What about the adoption and use of the different kinds of bicycles? This query is hand-written to perform a pivot for the sake of output readability:
SELECT
date_trunc('month', started_at)::date AS month,
SUM(CASE WHEN rideable_type = 'classic_bike' THEN 1 ELSE 0 END) AS classic,
SUM(CASE WHEN rideable_type = 'docked_bike' THEN 1 ELSE 0 END) AS docked,
SUM(CASE WHEN rideable_type = 'electric_bike' THEN 1 ELSE 0 END) AS electric
FROM divvy_trips
WHERE started_at BETWEEN '2022-01-01' AND '2023-01-01'
GROUP BY month
ORDER BY month ASC;
┌────────────┬─────────┬────────┬──────────┐
│ month │ classic │ docked │ electric │
├────────────┼─────────┼────────┼──────────┤
│ 2022-01-01 │ 55067 │ 961 │ 47742 │
│ 2022-02-01 │ 59414 │ 1361 │ 54834 │
│ 2022-03-01 │ 134439 │ 8358 │ 141245 │
│ 2022-04-01 │ 166712 │ 12116 │ 192421 │
│ 2022-05-01 │ 324046 │ 26409 │ 284403 │
│ 2022-06-01 │ 406660 │ 30640 │ 331904 │
│ 2022-07-01 │ 373173 │ 31055 │ 419260 │
│ 2022-08-01 │ 344050 │ 26323 │ 415559 │
│ 2022-09-01 │ 306142 │ 19826 │ 375371 │
│ 2022-10-01 │ 213560 │ 12614 │ 332511 │
│ 2022-11-01 │ 144601 │ 5886 │ 187248 │
│ 2022-12-01 │ 73350 │ 1925 │ 106531 │
└────────────┴─────────┴────────┴──────────┘
We probably want some insight into the duration of rides. Let’s generate a table of deciles…
WITH rides AS (
SELECT (ended_at - started_at) AS duration
FROM divvy_trips
WHERE ended_at > started_at
AND started_at BETWEEN '2023-01-01' AND '2024-01-01'
), deciles AS (
SELECT rides.duration AS duration,
ntile(10) OVER (ORDER BY rides.duration) AS decile FROM rides
) SELECT (10 * decile) AS "%ile",
MAX(duration) AS duration
FROM deciles
GROUP BY decile
ORDER BY decile ASC;
┌──────┬──────────────────┐
│ %ile │ duration │
├──────┼──────────────────┤
│ 10 │ 00:03:12 │
│ 20 │ 00:04:43 │
│ 30 │ 00:06:09 │
│ 40 │ 00:07:43 │
│ 50 │ 00:09:32 │
│ 60 │ 00:11:47 │
│ 70 │ 00:14:51 │
│ 80 │ 00:19:37 │
│ 90 │ 00:29:10 │
│ 100 │ 68 days 09:29:04 │
└──────┴──────────────────┘
The 100th percentile is likely bad data, but the rest is interesting! Most rides are under ten minutes, but one in ten exceeds a half-hour. Putting this in to a MATERIALIZED VIEW
and refreshing it weekly might make a nice source for an office dashboard or other visualization.
Configuring retention
Up until now we’ve been exploring older data, but in a timeseries system it’s usually the case that new data is always being appended to a main table and older data either rolls off to long-term storage or is dropped entirely.
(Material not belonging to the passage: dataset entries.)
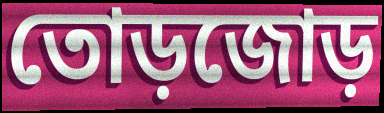
তোড়জোড়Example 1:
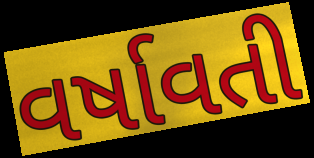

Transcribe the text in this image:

વર્ષાવતી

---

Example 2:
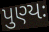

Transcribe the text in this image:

પુણ્યઃ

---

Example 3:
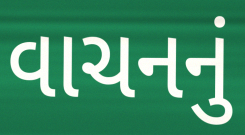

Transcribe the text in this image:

વાચનનું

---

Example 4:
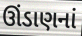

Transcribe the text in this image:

ઊંડાણનાં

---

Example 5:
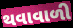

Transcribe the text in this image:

થવાવાળીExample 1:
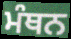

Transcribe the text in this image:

ਮੰਥਨ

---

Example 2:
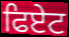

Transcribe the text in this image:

ਫਿਏਟ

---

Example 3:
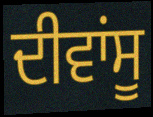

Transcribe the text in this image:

ਦੀਵਾਂਸੂ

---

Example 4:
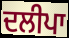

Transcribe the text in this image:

ਦਲੀਪਾ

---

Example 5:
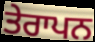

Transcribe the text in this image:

ਤੇਰਾਪਨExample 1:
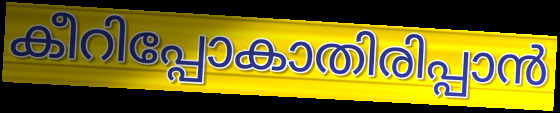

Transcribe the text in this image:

കീറിപ്പോകാതിരിപ്പാൻ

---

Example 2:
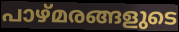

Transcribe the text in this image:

പാഴ്മരങ്ങളുടെ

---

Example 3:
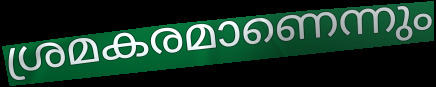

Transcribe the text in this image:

ശ്രമകരമാണെന്നും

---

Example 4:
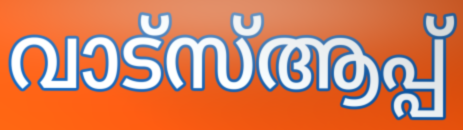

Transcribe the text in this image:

വാട്സ്ആപ്പ്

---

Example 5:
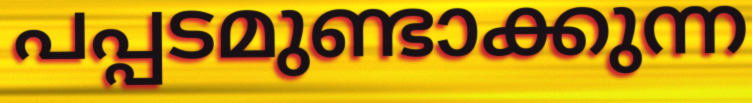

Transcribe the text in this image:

പപ്പടമുണ്ടാക്കുന്നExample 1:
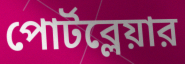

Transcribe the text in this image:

পোর্টব্লেয়ার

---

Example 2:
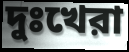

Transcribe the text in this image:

দুঃখেরা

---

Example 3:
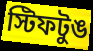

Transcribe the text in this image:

স্টিফটুঙ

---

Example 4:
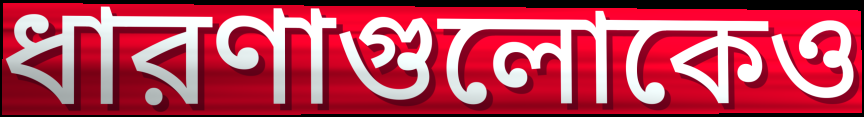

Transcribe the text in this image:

Rolling off onto other storage methods is a feature on the roadmap for timeseries
, but is not yet available; however, if simply dropping the data satisfies your use case, a retention policy can be easily configued with a single call:
SELECT set_ts_retention_policy('divvy_trips', '2 years');
┌─────────────────────────┐
│ set_ts_retention_policy │
├─────────────────────────┤
│ ∅ │
└─────────────────────────┘
This function returns the retention policy for the specified table and returns the value of the old policy (here NULL
, since by default none was set when we initially set up this table). Data is not dropped immediately, but every time the maintenance function runs (once an hour), any partitions entirely older than the cutoff will be dropped.
We can force a maintenance cycle and verify partitions were dropped like so:
SELECT run_maintenance();
┌─────────────────┐
│ run_maintenance │
├─────────────────┤
│ │
└─────────────────┘
SELECT COUNT(*) = 0 AS data_gone
FROM divvy_trips
WHERE started_at < (now() - INTERVAL '25 months');
┌───────────┐
│ data_gone │
├───────────┤
│ t │
└───────────┘
Note: the above query uses 25 months
rather than 2 years
because it is likely that the moment exactly two years ago occurs somewhere in the middle of a partition, meaning that partition should not be dropped yet. The partition containing the point 25 months ago will definitely be dropped.